What are we actually doing? If the EQ is flat, then we are essentially measuring the room response. However, as we tweak the EQ, we will change the curve on JAPA plot. When the EQ is flat (or flattish, rather) it means that we found the EQ that compensates for the room response, as the combined response of room and EQ is flat.
Here a pic of how my room response looks when Calf EQ is bypassed:
And here when I activate the best EQ I could find:
We can see that the measured response is much flatter! It wasn't too hard to find a decent EQ, and when I activate it the sound does sound more neutral to me. My speaker system is really lacking on the bass, so the EQ really helps in getting those bass out properly. However, as my speakers are small and cheap, they cannot really output that much low frequency sound without distorting a bit. So, to compare EQ ON and OFF fairly I had to lower down the volume. If you do a comparison yourself, make sure the loudness of EQ ON and EQ OFF is the same, or you will be unable to judge fairly if the compensation is good.

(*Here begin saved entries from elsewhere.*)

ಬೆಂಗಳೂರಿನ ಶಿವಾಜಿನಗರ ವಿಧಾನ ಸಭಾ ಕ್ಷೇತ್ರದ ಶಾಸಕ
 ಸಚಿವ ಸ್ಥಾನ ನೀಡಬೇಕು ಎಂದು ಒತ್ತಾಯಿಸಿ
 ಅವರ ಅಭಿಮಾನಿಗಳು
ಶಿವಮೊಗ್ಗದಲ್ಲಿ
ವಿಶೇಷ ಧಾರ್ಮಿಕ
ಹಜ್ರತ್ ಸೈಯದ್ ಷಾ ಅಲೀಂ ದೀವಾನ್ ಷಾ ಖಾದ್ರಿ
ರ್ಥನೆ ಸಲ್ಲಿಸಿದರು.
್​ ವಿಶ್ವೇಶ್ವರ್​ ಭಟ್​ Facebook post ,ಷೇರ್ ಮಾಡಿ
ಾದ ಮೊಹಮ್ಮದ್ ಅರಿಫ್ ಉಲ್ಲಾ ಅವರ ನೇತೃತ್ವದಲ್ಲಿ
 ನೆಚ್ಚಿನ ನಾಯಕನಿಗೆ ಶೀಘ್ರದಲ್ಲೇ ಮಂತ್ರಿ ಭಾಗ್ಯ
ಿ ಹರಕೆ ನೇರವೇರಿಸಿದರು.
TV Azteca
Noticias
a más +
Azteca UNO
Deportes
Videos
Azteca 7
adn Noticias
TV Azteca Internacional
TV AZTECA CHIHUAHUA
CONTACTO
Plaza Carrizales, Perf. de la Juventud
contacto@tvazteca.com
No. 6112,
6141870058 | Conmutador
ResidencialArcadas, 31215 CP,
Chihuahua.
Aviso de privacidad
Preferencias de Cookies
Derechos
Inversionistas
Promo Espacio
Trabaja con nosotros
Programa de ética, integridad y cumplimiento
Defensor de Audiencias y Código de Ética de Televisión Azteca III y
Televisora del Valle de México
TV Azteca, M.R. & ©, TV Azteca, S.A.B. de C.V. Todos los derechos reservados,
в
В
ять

Oh, and remember to do this process for each channel. The EQ solution for every channel might actually vary. In my case, as the listening position is central in the room and the stereo speakers are symmetric, the difference was minimal.

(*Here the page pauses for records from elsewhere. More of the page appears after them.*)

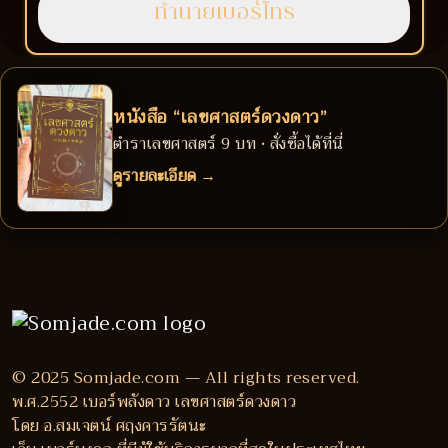
หนังสือ “เลขศาสตร์ดวงดาว”
ตำราเลขศาสตร์ 9 บท • สั่งซื้อได้ที่นี่
ดูรายละเอียด →
© 2025 Somjade.com — All rights reserved.
พ.ศ.2552 เบอร์พลังดาว เลขศาสตร์ดวงดาว
โดย อ.สมเจตน์ ศฤงคารรัตนะ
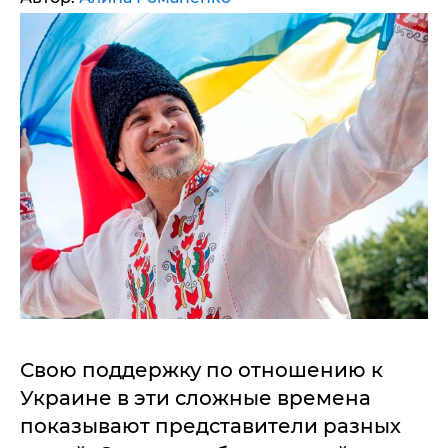
Свою поддержку по отношению к
Украине в эти сложные времена
показывают представители разных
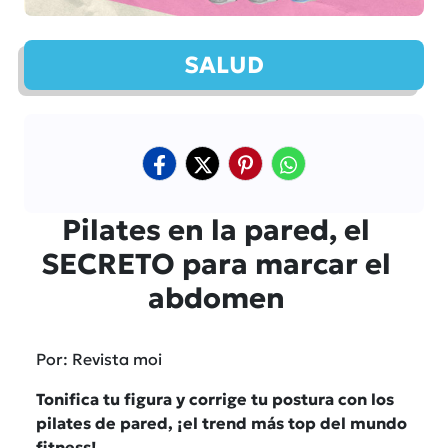
SALUD
Pilates en la pared, el
SECRETO para marcar el
abdomen
Por: Revista moi
Tonifica tu figura y corrige tu postura con los
pilates de pared, ¡el trend más top del mundo
fitness!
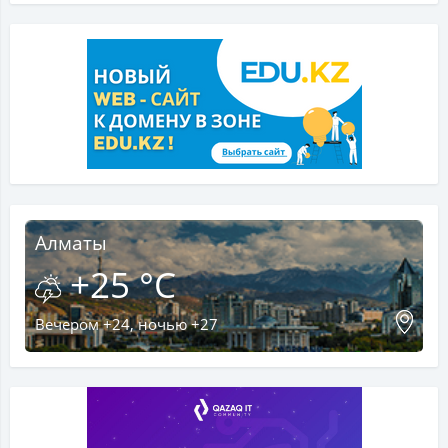
Алматы
+25 °C
Вечером +24, ночью +27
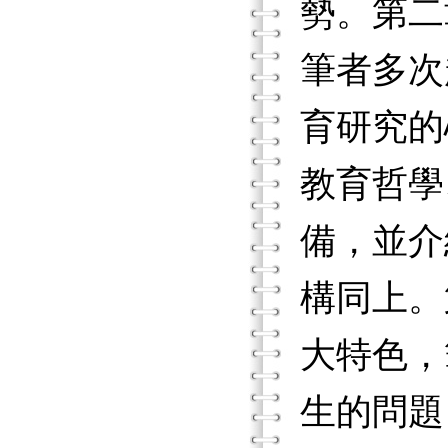
勢。第二
筆者多次
育研究的
教育哲學
備，並介
構同上。
大特色，
生的問題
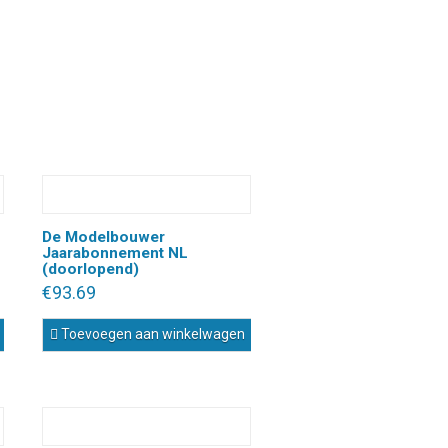
De Modelbouwer
Jaarabonnement NL
(doorlopend)
€
93.69
Toevoegen aan winkelwagen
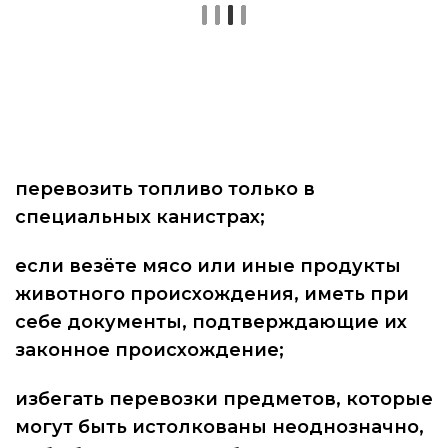
перевозить топливо только в
специальных канистрах;
если везёте мясо или иные продукты
животного происхождения, иметь при
себе документы, подтверждающие их
законное происхождение;
избегать перевозки предметов, которые
могут быть истолкованы неоднозначно,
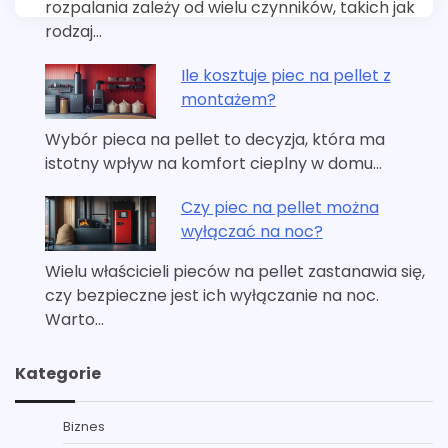
rozpalania zależy od wielu czynników, takich jak
rodzaj…
Ile kosztuje piec na pellet z
montażem?
Wybór pieca na pellet to decyzja, która ma
istotny wpływ na komfort cieplny w domu…
Czy piec na pellet można
wyłączać na noc?
Wielu właścicieli pieców na pellet zastanawia się,
czy bezpieczne jest ich wyłączanie na noc.
Warto…
Kategorie
Biznes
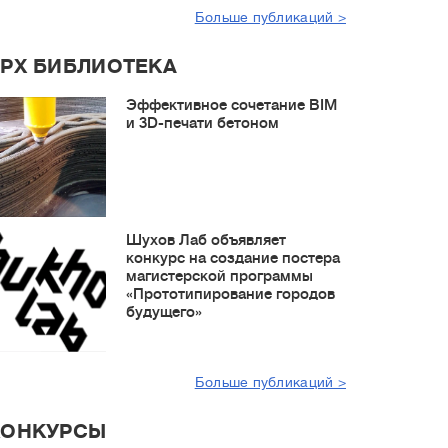
Больше публикаций >
РХ БИБЛИОТЕКА
Эффективное сочетание BIM
и 3D-печати бетоном
Шухов Лаб объявляет
конкурс на создание постера
магистерской программы
«Прототипирование городов
будущего»
Больше публикаций >
КОНКУРСЫ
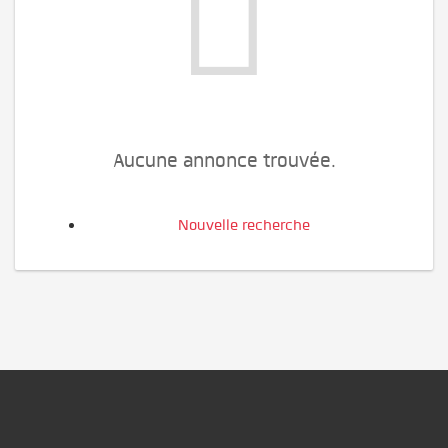
Aucune annonce trouvée.
Nouvelle recherche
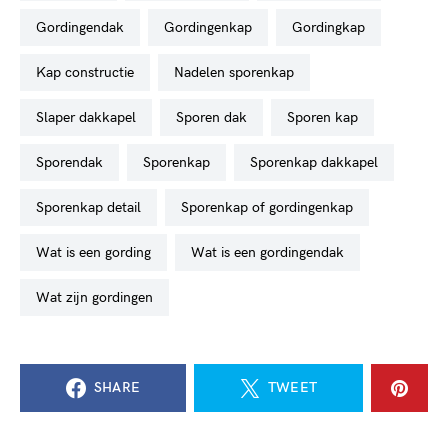
gordingendak
gordingenkap
gordingkap
kap constructie
nadelen sporenkap
slaper dakkapel
sporen dak
sporen kap
sporendak
sporenkap
sporenkap dakkapel
sporenkap detail
sporenkap of gordingenkap
wat is een gording
wat is een gordingendak
wat zijn gordingen
SHARE
TWEET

How good of a compensation will it be? Well, we are limited by these:
- The EQ we use: it will determine how easily we can match the room response.
- The fact that we measure with a microphone. The mic response is different from that of our head so, even if we get a straight line in JAPA, the compensation will not be optimal when we put our head where the mic is. This will affect mostly the high frequency.